Bu işler makyajla olmaz. Artık Bandırma için duyarlı olan tüm kesimlerin kentin acı gerçeklerini görmenin zamanı geldi de geçiyor. Bandırma zehir soluyor, nefes alamıyor. Yaşadığımız kentte insan ömrü 20 yaş kısaldı. Gidin Uludağ Tıp Fakültesine ilgili bir servise sorun Güney Marmara’da kanser hastalığı en fazla nerelerde görülüyor diye. Cevap belli..Sadece Resmi olmayan kayıtlara göre Bandırma ve çevresinde kanser hastalığının ciddi bir artışın içinde olduğudur. Sebebini anlatmaya gerek yokta bu çevresel kirlilikle mücadele eden dostlarımız ne gibi çalışmaların içindeler çok merak ediyorum ama maalesef birbirlerine selam vermekten bile kaçınan bu arkadaşların yaptıkları tek icraat Cumhuriyet Meydanında klasikleşmiş guruplar ve sıradan söylemlerle bol bol “selfie” çektirmeleridir. Asıl önemli olanı ise arkadaşlar çevresel kirlilikle olan uğraşlarını Belediyelerin tahsis ettiği araçlarla Bandırma haricinde her yerde yaparlarken yaşadıkları kentin çivisi çıkmış farkında bile değiller. İşin zoruna değil devamlı kolayına kaçıyorlar. Yaptıkları eylemler caydırıcı değil popülizm kokan eylemler.
Hani ne oldu?
Gittiniz, haykırdınız ,isyan ettiniz fotoğraflar verdiniz tarım arazilerinde, Bandırma limanı önünde.
Sonuç!!!
Kim duydu sesinizi, kimlerin umurunda oldu yapılan açıklamalar? Var mı bir geri dönüş umursama!
Kocaman bir hiç!!!
Birinci sınıf tarım arazileri üzerine dikilen OSB inşaatları tüm hızıyla devam ederken angus gemilerinin biri gidiyor biri geliyor değişen ne oldu?
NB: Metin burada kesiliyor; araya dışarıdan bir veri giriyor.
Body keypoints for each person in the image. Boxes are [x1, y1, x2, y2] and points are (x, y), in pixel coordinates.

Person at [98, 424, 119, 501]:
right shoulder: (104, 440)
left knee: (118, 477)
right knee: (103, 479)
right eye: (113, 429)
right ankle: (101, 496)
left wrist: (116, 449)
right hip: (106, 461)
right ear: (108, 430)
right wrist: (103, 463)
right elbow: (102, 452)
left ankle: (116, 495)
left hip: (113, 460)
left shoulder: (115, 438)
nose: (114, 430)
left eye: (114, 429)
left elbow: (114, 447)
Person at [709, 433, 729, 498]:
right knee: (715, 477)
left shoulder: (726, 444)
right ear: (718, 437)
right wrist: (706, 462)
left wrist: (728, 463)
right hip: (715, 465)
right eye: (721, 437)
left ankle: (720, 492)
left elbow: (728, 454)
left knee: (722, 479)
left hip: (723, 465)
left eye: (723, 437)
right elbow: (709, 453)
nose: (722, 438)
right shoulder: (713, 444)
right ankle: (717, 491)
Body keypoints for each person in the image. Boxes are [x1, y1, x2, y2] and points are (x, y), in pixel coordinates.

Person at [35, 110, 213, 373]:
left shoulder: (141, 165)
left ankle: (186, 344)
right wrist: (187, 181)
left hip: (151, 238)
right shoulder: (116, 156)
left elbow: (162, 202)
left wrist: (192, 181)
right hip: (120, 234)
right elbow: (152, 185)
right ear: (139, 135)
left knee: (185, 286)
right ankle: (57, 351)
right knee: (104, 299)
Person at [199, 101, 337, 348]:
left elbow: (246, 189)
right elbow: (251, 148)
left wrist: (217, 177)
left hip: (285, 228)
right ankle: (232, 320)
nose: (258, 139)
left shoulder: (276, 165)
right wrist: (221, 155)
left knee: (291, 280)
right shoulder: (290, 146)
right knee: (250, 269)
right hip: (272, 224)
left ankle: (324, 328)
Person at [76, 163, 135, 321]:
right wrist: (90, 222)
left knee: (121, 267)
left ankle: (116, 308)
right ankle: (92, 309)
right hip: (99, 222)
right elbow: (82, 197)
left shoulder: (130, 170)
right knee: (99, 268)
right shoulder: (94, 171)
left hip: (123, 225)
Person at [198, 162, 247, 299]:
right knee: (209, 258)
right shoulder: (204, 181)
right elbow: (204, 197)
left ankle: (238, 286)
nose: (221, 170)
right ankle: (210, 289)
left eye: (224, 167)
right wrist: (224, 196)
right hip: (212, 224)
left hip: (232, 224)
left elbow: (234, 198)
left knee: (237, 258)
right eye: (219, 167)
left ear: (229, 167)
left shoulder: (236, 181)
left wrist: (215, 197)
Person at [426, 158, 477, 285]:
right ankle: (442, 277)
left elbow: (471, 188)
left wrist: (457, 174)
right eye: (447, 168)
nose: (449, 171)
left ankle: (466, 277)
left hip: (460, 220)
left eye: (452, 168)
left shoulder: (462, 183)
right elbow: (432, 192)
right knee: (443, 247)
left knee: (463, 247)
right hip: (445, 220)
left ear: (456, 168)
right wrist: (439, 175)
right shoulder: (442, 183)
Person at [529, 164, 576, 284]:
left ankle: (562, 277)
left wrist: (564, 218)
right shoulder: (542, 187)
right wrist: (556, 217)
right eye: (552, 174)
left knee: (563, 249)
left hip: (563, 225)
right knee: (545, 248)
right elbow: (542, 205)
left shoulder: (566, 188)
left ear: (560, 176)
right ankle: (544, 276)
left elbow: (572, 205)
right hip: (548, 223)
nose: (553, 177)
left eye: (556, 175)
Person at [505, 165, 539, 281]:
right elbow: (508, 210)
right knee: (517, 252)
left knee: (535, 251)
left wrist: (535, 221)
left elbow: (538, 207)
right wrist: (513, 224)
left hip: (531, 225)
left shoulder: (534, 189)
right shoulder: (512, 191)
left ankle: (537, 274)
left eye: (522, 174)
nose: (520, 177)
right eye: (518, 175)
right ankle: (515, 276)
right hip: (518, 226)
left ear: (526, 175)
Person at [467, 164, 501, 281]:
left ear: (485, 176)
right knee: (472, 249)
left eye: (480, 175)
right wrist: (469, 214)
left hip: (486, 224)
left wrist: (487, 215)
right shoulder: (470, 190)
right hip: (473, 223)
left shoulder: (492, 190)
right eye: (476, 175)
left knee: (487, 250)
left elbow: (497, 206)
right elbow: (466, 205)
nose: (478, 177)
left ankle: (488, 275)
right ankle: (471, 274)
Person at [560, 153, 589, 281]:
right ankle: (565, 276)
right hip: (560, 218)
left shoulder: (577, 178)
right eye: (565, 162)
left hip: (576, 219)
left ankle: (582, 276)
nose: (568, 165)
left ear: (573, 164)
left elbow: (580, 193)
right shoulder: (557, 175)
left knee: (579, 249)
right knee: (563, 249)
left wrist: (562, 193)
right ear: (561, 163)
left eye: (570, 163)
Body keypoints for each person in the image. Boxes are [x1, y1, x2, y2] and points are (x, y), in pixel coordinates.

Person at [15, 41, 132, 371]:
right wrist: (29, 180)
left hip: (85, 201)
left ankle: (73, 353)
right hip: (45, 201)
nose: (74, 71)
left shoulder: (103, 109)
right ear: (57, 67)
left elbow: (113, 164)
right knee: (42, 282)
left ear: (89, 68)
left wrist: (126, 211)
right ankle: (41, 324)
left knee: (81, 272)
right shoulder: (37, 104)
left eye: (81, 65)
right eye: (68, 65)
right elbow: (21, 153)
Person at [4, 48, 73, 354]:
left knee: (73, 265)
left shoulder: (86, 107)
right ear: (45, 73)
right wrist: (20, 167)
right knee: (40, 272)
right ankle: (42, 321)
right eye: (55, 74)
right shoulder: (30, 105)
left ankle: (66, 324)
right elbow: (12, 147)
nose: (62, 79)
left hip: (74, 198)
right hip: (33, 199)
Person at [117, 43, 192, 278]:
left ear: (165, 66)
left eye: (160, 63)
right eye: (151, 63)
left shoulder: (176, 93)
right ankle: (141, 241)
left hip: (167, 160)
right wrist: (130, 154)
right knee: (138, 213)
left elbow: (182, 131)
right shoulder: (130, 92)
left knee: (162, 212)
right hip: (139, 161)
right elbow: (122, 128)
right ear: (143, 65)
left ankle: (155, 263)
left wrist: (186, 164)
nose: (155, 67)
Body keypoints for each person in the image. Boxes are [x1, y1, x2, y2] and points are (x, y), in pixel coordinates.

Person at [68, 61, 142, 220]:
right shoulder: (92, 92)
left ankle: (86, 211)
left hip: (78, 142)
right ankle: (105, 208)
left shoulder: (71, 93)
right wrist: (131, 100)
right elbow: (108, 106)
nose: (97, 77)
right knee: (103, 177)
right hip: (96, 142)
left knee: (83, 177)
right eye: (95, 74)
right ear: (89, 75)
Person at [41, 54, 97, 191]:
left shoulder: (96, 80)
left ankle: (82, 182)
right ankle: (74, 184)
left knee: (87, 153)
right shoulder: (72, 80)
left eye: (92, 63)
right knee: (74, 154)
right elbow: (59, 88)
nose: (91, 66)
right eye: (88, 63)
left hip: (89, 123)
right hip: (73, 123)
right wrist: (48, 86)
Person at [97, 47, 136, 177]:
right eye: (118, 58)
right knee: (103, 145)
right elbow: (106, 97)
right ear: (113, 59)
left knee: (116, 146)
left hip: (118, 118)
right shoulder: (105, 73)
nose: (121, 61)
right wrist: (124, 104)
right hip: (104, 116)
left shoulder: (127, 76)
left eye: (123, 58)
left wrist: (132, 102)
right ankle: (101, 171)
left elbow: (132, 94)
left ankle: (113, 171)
Aynı tas aynı hamam devam ediyor. Beyler bakın hiç kimse kendini kandırmasın. Çocuklarımızın sağlıklı yaşaması adına, Bandırma’nın yaşanabilir bir kent olması için tek çözüm yolu duyarlı tüm kurumların sen ben kavgalarını kişisel egolarını buzdolabına atıp birlikte hareket etmeleriyle olacaktır. Aksi ise Özgürlükler kenti Bandırma adım adım yaşanabilir bir kent olmaktan çıkıyor benden hatırlatması!!